Pushing midwives underground or out would be a poor outcome.
Already, women choose to give birth without attendants. Putting barriers in the way of attended birth is not going to make better outcomes.
People wanting to regulate things need to look forthrightly in a direction of supporting consumers as the free agents that they are, in practice.
Iatrogenic risks of added stress or exposure to unfamiliar surroundings and germs must be considered as part of the whole picture regarding childbirth.

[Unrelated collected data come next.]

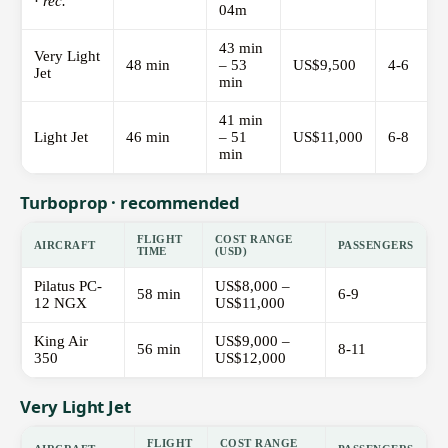
·
rec.
04m
43 min
Very Light
48 min
– 53
US$9,500
4-6
Jet
min
41 min
Light Jet
46 min
– 51
US$11,000
6-8
min
Turboprop · recommended
FLIGHT
COST RANGE
AIRCRAFT
PASSENGERS
TIME
(USD)
Pilatus PC-
US$8,000 –
58 min
6-9
12 NGX
US$11,000
King Air
US$9,000 –
56 min
8-11
350
US$12,000
Very Light Jet
FLIGHT
COST RANGE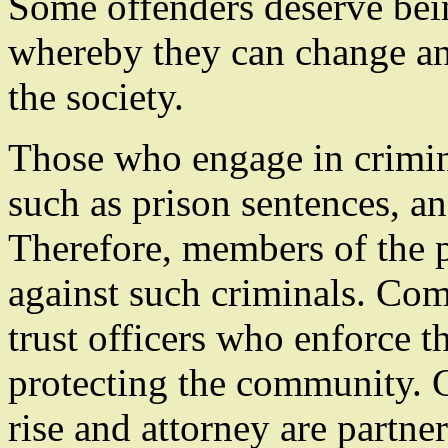
Some offenders deserve bein
whereby they can change and
the society.
Those who engage in crimin
such as prison sentences, an
Therefore, members of the p
against such criminals. Com
trust officers who enforce t
protecting the community. G
rise and attorney are partner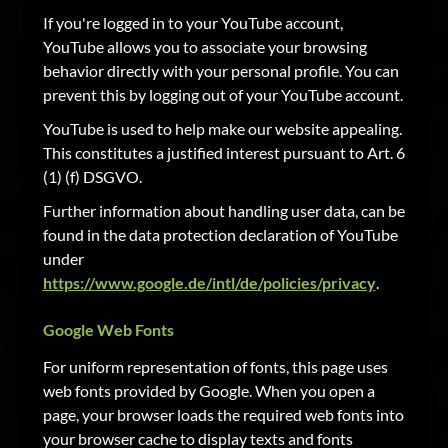
If you're logged in to your YouTube account,
YouTube allows you to associate your browsing
behavior directly with your personal profile. You can
prevent this by logging out of your YouTube account.
YouTube is used to help make our website appealing.
This constitutes a justified interest pursuant to Art. 6
(1) (f) DSGVO.
Further information about handling user data, can be
found in the data protection declaration of YouTube
under
https://www.google.de/intl/de/policies/privacy
.
Google Web Fonts
For uniform representation of fonts, this page uses
web fonts provided by Google. When you open a
page, your browser loads the required web fonts into
your browser cache to display texts and fonts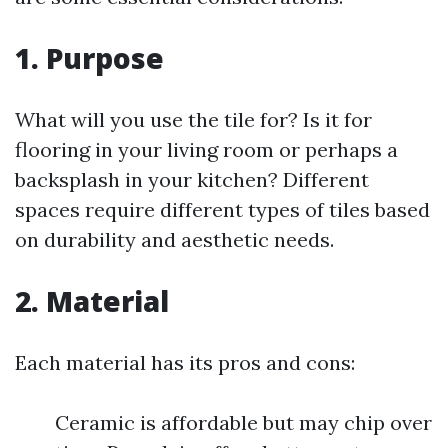
1. Purpose
What will you use the tile for? Is it for
flooring in your living room or perhaps a
backsplash in your kitchen? Different
spaces require different types of tiles based
on durability and aesthetic needs.
2. Material
Each material has its pros and cons:
Ceramic is affordable but may chip over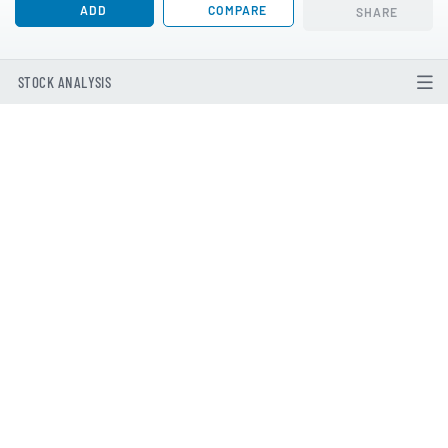
ADD
COMPARE
SHARE
STOCK ANALYSIS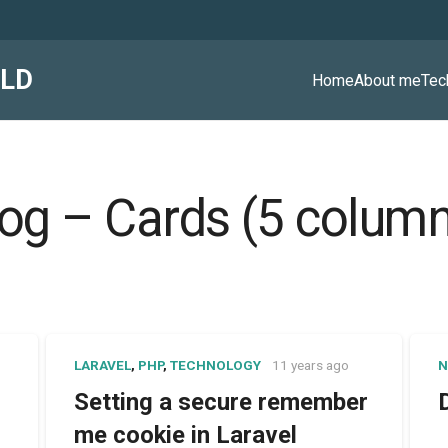
ALD
Home
About me
Tec
og – Cards (5 colum
LARAVEL
,
PHP
,
TECHNOLOGY
11 years ago
N
Setting a secure remember
me cookie in Laravel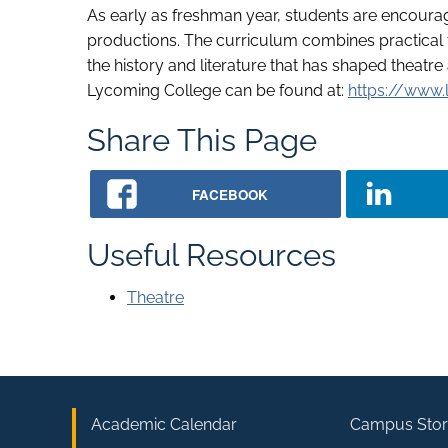
As early as freshman year, students are encoura
productions. The curriculum combines practical tr
the history and literature that has shaped theatre
Lycoming College can be found at:
https://www.
Share This Page
FACEBOOK
Useful Resources
Theatre
Academic Calendar
Campus Stor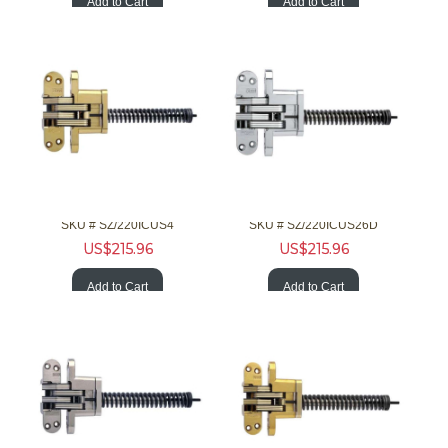
Add to Cart
Add to Cart
SOSS Hardware 220ICUS4 2in 20Min F Invisible Brss Clsr
SOSS Hardware 220ICUS26D 2in 20Min F Invisible Chrm Clsr
SKU #
 SZ/220ICUS4
SKU #
 SZ/220ICUS26D
US$
215.96
US$
215.96
Add to Cart
Add to Cart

It needs to be legal for women to decide what risks are the most serious for them from their individual perspectives. Fear and worry can interfere with labor, and this is not a minor consideration.
Adopting this outlook will trigger in-patient facilities to jazz up their customer service. This was one of the outcomes of the hippy/home-birth phenomenon of the 70's and 80's.
Childbirth is not a pathological process. An inclusive attitude, as opposed to a punitive attitude, can distinguish Oregon from other places. People used to fly to Colorado to give birth with Dr. Bradley, whose Husband-Coached Childbirth was a ground-breaking book. I do not know if Colorado is still on that edge, but Oregon can choose to be famous for honoring the choices women make concerning such a private matter.